YOUR ASSIGNMENT:
An exact copy of the data below is needed; please leave out any pictures.
○ ○ ○ ○
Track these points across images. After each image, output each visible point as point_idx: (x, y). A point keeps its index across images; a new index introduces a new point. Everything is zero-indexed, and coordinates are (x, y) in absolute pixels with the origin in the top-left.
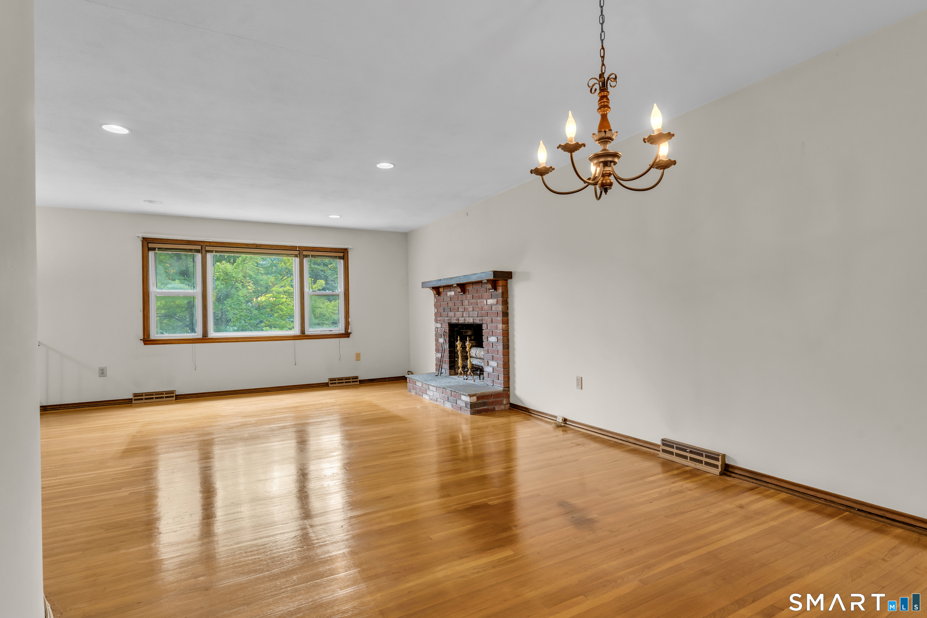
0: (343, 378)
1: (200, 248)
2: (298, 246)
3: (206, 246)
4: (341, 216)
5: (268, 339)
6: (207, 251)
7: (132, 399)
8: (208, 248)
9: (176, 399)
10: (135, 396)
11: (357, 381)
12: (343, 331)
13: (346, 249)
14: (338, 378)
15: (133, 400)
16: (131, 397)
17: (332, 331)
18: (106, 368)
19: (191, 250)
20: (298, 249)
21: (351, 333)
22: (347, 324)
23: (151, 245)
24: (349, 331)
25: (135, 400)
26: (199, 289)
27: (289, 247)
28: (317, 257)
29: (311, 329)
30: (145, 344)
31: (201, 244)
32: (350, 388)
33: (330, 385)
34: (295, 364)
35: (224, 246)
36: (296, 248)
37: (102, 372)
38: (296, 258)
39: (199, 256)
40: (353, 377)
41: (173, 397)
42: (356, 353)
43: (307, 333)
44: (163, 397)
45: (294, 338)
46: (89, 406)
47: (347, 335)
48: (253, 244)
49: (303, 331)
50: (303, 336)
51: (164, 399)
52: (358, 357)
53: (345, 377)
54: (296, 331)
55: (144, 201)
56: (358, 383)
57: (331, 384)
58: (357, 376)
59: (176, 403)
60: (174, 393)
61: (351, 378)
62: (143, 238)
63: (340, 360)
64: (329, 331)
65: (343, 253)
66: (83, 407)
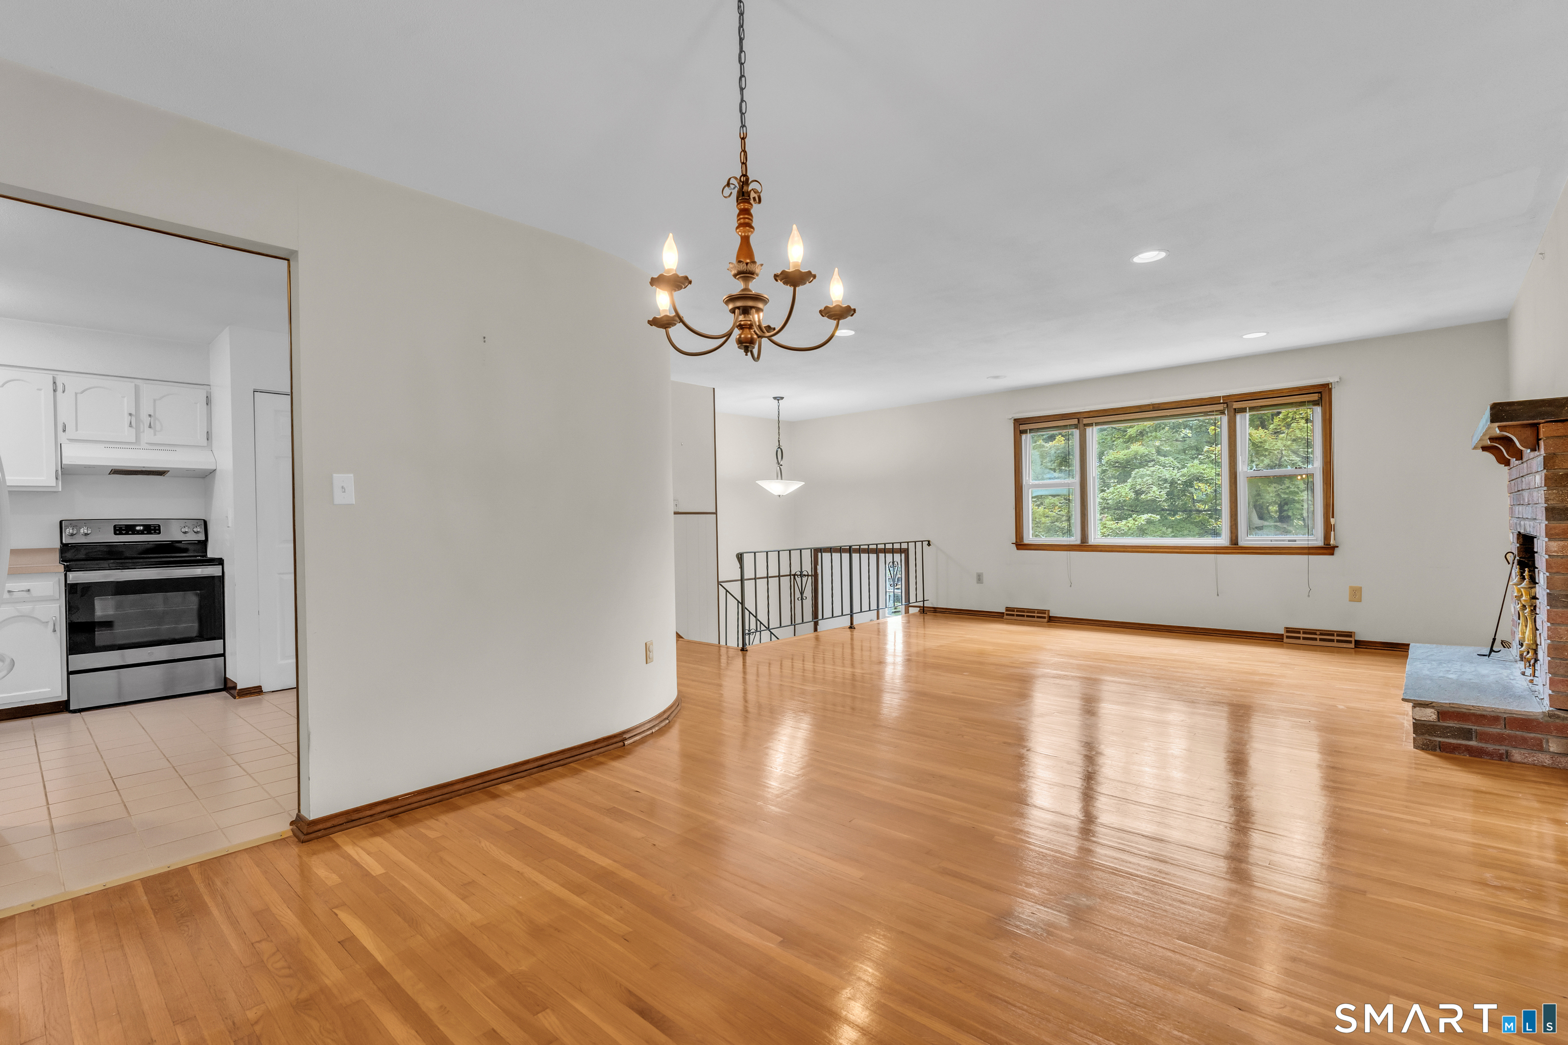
0: (1316, 630)
1: (1076, 423)
2: (1222, 395)
3: (1085, 418)
4: (1268, 333)
5: (1171, 550)
6: (1086, 425)
7: (1003, 613)
8: (1086, 421)
9: (1048, 622)
10: (1007, 610)
11: (1350, 642)
12: (1320, 543)
13: (1328, 384)
14: (1304, 629)
15: (1005, 614)
16: (1004, 611)
17: (1295, 541)
18: (982, 573)
19: (1065, 427)
20: (1222, 401)
21: (1337, 547)
22: (1328, 528)
23: (1022, 427)
24: (1332, 542)
25: (1007, 615)
26: (1077, 479)
27: (1207, 400)
28: (1261, 409)
29: (1251, 537)
30: (1018, 549)
31: (1078, 416)
32: (1332, 652)
33: (1285, 640)
34: (1218, 595)
35: (1107, 414)
36: (1218, 401)
37: (979, 579)
38: (1223, 416)
39: (1076, 432)
40: (1339, 632)
41: (1044, 618)
42: (1351, 587)
43: (1242, 543)
44: (1034, 617)
45: (1218, 551)
46: (968, 614)
47: (1328, 549)
48: (1149, 405)
49: (1234, 540)
50: (1235, 547)
51: (1036, 619)
52: (1356, 594)
53: (1320, 630)
54: (1223, 540)
55: (987, 378)
56: (1352, 645)
57: (1288, 637)
58: (1352, 632)
59: (1049, 627)
60: (1047, 613)
61: (1335, 634)
62: (1015, 420)
63: (1309, 596)
64: (1289, 541)
65: (1320, 393)
66: (963, 614)
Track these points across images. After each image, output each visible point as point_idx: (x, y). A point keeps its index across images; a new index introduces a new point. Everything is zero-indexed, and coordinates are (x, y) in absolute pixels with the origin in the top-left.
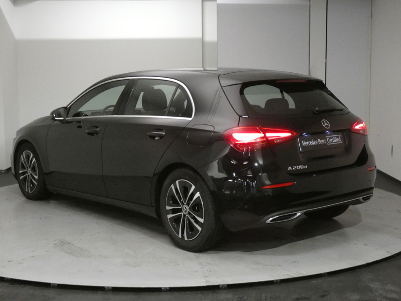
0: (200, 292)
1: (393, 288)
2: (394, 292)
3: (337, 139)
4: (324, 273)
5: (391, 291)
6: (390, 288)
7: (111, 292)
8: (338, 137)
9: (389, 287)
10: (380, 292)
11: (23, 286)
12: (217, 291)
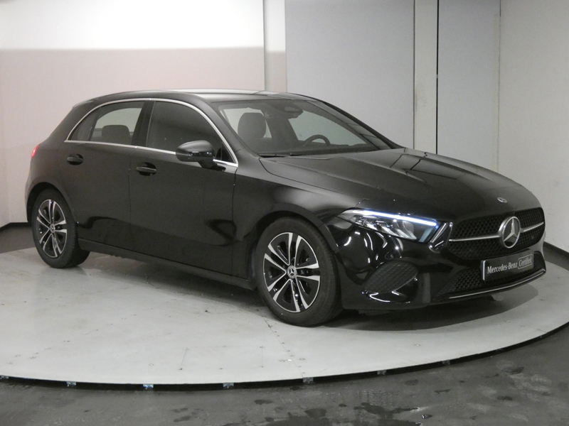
0: (276, 389)
1: (541, 379)
2: (543, 384)
4: (446, 361)
5: (539, 383)
6: (537, 380)
7: (152, 392)
9: (536, 378)
10: (525, 384)
11: (27, 386)
12: (300, 387)
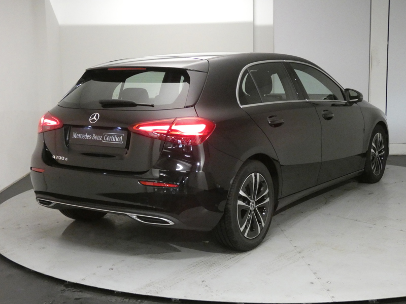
3: (119, 138)
8: (119, 136)
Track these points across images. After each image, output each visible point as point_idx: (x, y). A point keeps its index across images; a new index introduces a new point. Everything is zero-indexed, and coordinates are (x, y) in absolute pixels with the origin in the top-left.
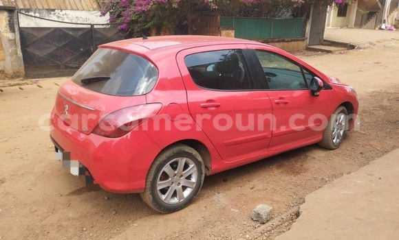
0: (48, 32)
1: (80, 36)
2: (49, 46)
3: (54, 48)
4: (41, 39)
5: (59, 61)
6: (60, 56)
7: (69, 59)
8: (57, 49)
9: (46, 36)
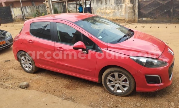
0: (150, 2)
1: (166, 3)
2: (150, 9)
3: (152, 10)
4: (147, 6)
5: (153, 16)
6: (154, 14)
7: (158, 15)
8: (153, 10)
9: (149, 5)
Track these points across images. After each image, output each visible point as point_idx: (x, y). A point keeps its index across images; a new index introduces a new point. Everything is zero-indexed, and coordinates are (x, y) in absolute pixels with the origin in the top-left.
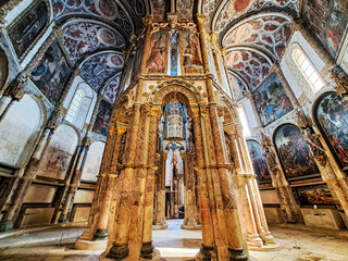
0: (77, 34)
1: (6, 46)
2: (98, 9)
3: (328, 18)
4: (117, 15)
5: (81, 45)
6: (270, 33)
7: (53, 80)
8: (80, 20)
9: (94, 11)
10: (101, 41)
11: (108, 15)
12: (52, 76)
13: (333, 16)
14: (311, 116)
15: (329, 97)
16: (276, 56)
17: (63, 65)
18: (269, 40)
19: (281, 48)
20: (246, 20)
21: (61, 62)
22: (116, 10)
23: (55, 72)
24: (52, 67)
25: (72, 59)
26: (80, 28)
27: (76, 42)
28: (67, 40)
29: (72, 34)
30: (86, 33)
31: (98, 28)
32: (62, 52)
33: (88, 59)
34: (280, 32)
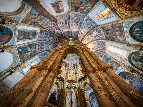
0: (43, 45)
1: (15, 34)
2: (51, 40)
3: (115, 34)
4: (56, 41)
5: (43, 48)
6: (99, 46)
7: (27, 54)
8: (45, 41)
9: (50, 40)
10: (50, 48)
11: (53, 41)
12: (27, 52)
13: (116, 32)
14: (131, 65)
15: (133, 55)
16: (103, 51)
17: (34, 51)
18: (99, 47)
19: (104, 48)
20: (91, 43)
21: (33, 50)
22: (56, 40)
23: (29, 51)
24: (29, 50)
25: (38, 51)
26: (44, 44)
27: (42, 47)
28: (39, 45)
29: (41, 45)
30: (46, 45)
31: (50, 45)
32: (36, 47)
33: (44, 52)
34: (102, 44)
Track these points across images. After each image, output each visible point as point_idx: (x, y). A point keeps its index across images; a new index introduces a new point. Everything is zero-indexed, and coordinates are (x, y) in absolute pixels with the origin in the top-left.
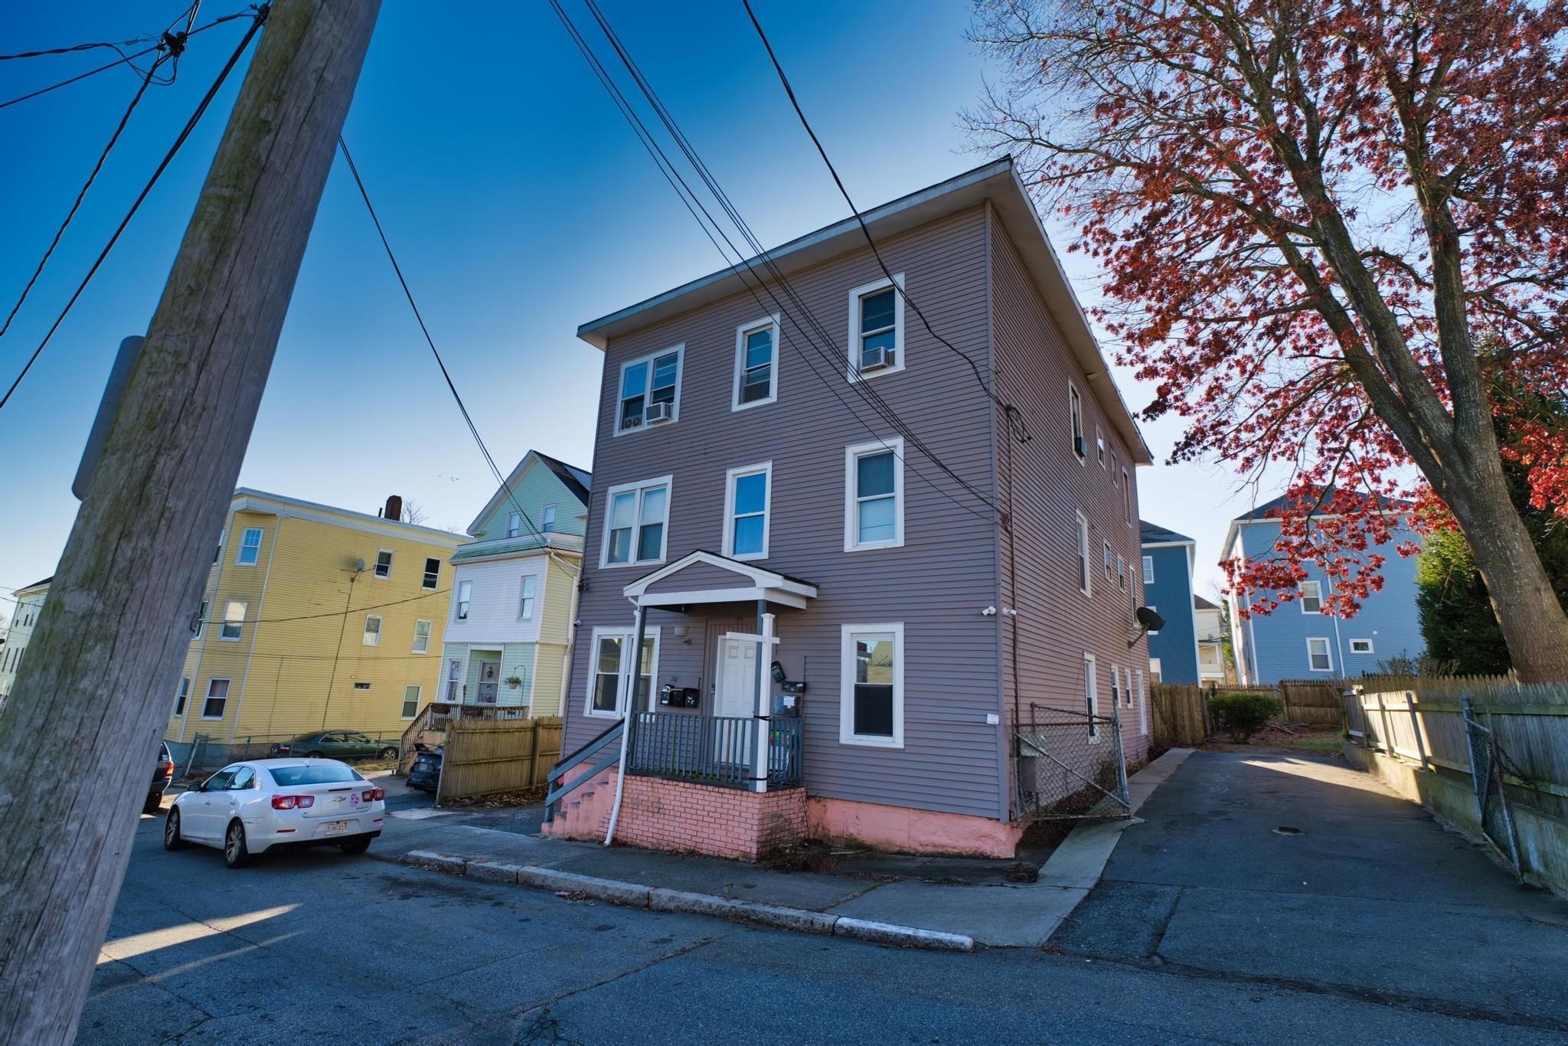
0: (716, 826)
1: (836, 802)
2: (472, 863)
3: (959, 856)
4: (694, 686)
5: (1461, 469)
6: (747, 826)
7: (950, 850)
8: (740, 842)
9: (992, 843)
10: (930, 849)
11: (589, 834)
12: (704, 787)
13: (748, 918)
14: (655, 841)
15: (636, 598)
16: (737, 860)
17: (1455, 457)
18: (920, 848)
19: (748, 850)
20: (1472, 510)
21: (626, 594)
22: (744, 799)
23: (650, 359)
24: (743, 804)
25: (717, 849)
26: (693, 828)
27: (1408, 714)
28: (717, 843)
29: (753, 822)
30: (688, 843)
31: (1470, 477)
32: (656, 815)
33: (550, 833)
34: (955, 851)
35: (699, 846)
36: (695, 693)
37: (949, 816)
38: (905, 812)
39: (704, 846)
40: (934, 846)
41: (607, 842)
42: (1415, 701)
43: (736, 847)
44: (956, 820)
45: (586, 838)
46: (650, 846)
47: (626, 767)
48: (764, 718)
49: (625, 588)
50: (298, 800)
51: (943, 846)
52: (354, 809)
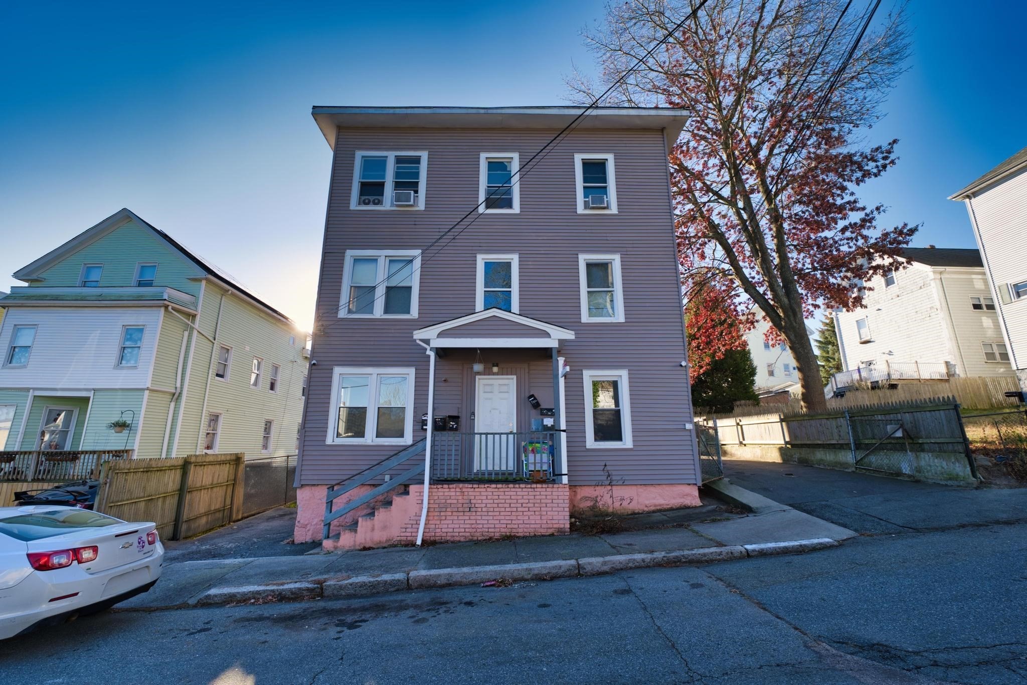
○ ○ ○ ○
ANSWER SPACE:
Track these points across images. After each image, output each visible point as point_idx: (x, y). A point keeps its index across images; a new index introduces a new point. Everything is zero-indexed, and coordinates are (x, y) in absolute pixels with the origin in the top-left.
0: (343, 378)
1: (200, 248)
2: (298, 246)
3: (206, 246)
4: (341, 216)
5: (268, 339)
6: (207, 251)
7: (132, 399)
8: (208, 248)
9: (176, 399)
10: (135, 396)
11: (357, 381)
12: (343, 331)
13: (346, 249)
14: (338, 378)
15: (133, 400)
16: (131, 397)
17: (332, 331)
18: (106, 368)
19: (191, 250)
20: (298, 249)
21: (351, 333)
22: (347, 324)
23: (151, 245)
24: (349, 331)
25: (135, 400)
26: (199, 289)
27: (289, 247)
28: (317, 257)
29: (311, 329)
30: (145, 344)
31: (201, 244)
32: (350, 388)
33: (330, 385)
34: (295, 364)
35: (224, 246)
36: (296, 248)
37: (102, 372)
38: (296, 258)
39: (199, 256)
40: (353, 377)
41: (173, 397)
42: (356, 353)
43: (307, 333)
44: (163, 397)
45: (294, 338)
46: (89, 406)
47: (347, 335)
48: (253, 244)
49: (303, 331)
50: (303, 336)
51: (164, 399)
52: (358, 357)
53: (345, 377)
54: (296, 331)
55: (144, 201)
56: (358, 383)
57: (331, 384)
58: (357, 376)
59: (176, 403)
60: (174, 393)
61: (351, 378)
62: (143, 238)
63: (340, 360)
64: (329, 331)
65: (343, 253)
66: (83, 407)
0: (1316, 630)
1: (1076, 423)
2: (1222, 395)
3: (1085, 418)
4: (1268, 333)
5: (1171, 550)
6: (1086, 425)
7: (1003, 613)
8: (1086, 421)
9: (1048, 622)
10: (1007, 610)
11: (1350, 642)
12: (1320, 543)
13: (1328, 384)
14: (1304, 629)
15: (1005, 614)
16: (1004, 611)
17: (1295, 541)
18: (982, 573)
19: (1065, 427)
20: (1222, 401)
21: (1337, 547)
22: (1328, 528)
23: (1022, 427)
24: (1332, 542)
25: (1007, 615)
26: (1077, 479)
27: (1207, 400)
28: (1261, 409)
29: (1251, 537)
30: (1018, 549)
31: (1078, 416)
32: (1332, 652)
33: (1285, 640)
34: (1218, 595)
35: (1107, 414)
36: (1218, 401)
37: (979, 579)
38: (1223, 416)
39: (1076, 432)
40: (1339, 632)
41: (1044, 618)
42: (1351, 587)
43: (1242, 543)
44: (1034, 617)
45: (1218, 551)
46: (968, 614)
47: (1328, 549)
48: (1149, 405)
49: (1234, 540)
50: (1235, 547)
51: (1036, 619)
52: (1356, 594)
53: (1320, 630)
54: (1223, 540)
55: (987, 378)
56: (1352, 645)
57: (1288, 637)
58: (1352, 632)
59: (1049, 627)
60: (1047, 613)
61: (1335, 634)
62: (1015, 420)
63: (1309, 596)
64: (1289, 541)
65: (1320, 393)
66: (963, 614)
Track these points across images. After each image, output each visible point as point_idx: (x, y). A point keeps its index across images; a new index introduces a new point. Everything is zero-indexed, and coordinates are (x, y) in absolute pixels with the origin in the top-left.
0: (200, 292)
1: (393, 288)
2: (394, 292)
3: (337, 139)
4: (324, 273)
5: (391, 291)
6: (390, 288)
7: (111, 292)
8: (338, 137)
9: (389, 287)
10: (380, 292)
11: (23, 286)
12: (217, 291)
0: (276, 389)
1: (541, 379)
2: (543, 384)
4: (446, 361)
5: (539, 383)
6: (537, 380)
7: (152, 392)
9: (536, 378)
10: (525, 384)
11: (27, 386)
12: (300, 387)
3: (119, 138)
8: (119, 136)
Track these points across images. After each image, output each visible point as point_idx: (x, y). A point keeps its index across images; a new index introduces a new point. Everything is zero-indexed, and coordinates are (x, y) in absolute pixels with the origin in the top-left.
0: (48, 32)
1: (80, 36)
2: (49, 46)
3: (54, 48)
4: (41, 39)
5: (59, 61)
6: (60, 56)
7: (69, 59)
8: (57, 49)
9: (46, 36)
0: (150, 2)
1: (166, 3)
2: (150, 9)
3: (152, 10)
4: (147, 6)
5: (153, 16)
6: (154, 14)
7: (158, 15)
8: (153, 10)
9: (149, 5)
Track these points across images. After each image, output each visible point as point_idx: (x, y). A point keeps its index across images; a new index introduces a new point. Everything is zero-indexed, and coordinates are (x, y) in absolute pixels with the origin in the top-left.
0: (77, 34)
1: (6, 46)
2: (98, 9)
3: (328, 18)
4: (117, 15)
5: (81, 45)
6: (270, 33)
7: (53, 80)
8: (80, 20)
9: (94, 11)
10: (101, 41)
11: (108, 15)
12: (52, 76)
13: (333, 16)
14: (311, 116)
15: (329, 97)
16: (276, 56)
17: (63, 65)
18: (269, 40)
19: (281, 48)
20: (246, 20)
21: (61, 62)
22: (116, 10)
23: (55, 72)
24: (52, 67)
25: (72, 59)
26: (80, 28)
27: (76, 42)
28: (67, 40)
29: (72, 34)
30: (86, 33)
31: (98, 28)
32: (62, 52)
33: (88, 59)
34: (280, 32)
0: (43, 45)
1: (15, 34)
2: (51, 40)
3: (115, 34)
4: (56, 41)
5: (43, 48)
6: (99, 46)
7: (27, 54)
8: (45, 41)
9: (50, 40)
10: (50, 48)
11: (53, 41)
12: (27, 52)
13: (116, 32)
14: (131, 65)
15: (133, 55)
16: (103, 51)
17: (34, 51)
18: (99, 47)
19: (104, 48)
20: (91, 43)
21: (33, 50)
22: (56, 40)
23: (29, 51)
24: (29, 50)
25: (38, 51)
26: (44, 44)
27: (42, 47)
28: (39, 45)
29: (41, 45)
30: (46, 45)
31: (50, 45)
32: (36, 47)
33: (44, 52)
34: (102, 44)
Track these points across images. After each image, output each visible point as point_idx: (x, y). A point keeps its index across images; a new index introduces a new point. Everything is zero-indexed, and coordinates are (x, y) in absolute pixels with the origin in the top-left.
0: (716, 826)
1: (836, 802)
2: (472, 863)
3: (959, 856)
4: (694, 686)
5: (1461, 469)
6: (747, 826)
7: (950, 850)
8: (740, 842)
9: (992, 843)
10: (930, 849)
11: (589, 834)
12: (704, 787)
13: (748, 918)
14: (655, 841)
15: (636, 598)
16: (737, 860)
17: (1455, 457)
18: (920, 848)
19: (748, 850)
20: (1472, 510)
21: (626, 594)
22: (744, 799)
23: (650, 359)
24: (743, 804)
25: (717, 849)
26: (693, 828)
27: (1408, 714)
28: (717, 843)
29: (753, 822)
30: (688, 843)
31: (1470, 477)
32: (656, 815)
33: (550, 833)
34: (955, 851)
35: (699, 846)
36: (695, 693)
37: (949, 816)
38: (905, 812)
39: (704, 846)
40: (934, 846)
41: (607, 842)
42: (1415, 701)
43: (736, 847)
44: (956, 820)
45: (586, 838)
46: (650, 846)
47: (626, 767)
48: (764, 718)
49: (625, 588)
50: (298, 800)
51: (943, 846)
52: (354, 809)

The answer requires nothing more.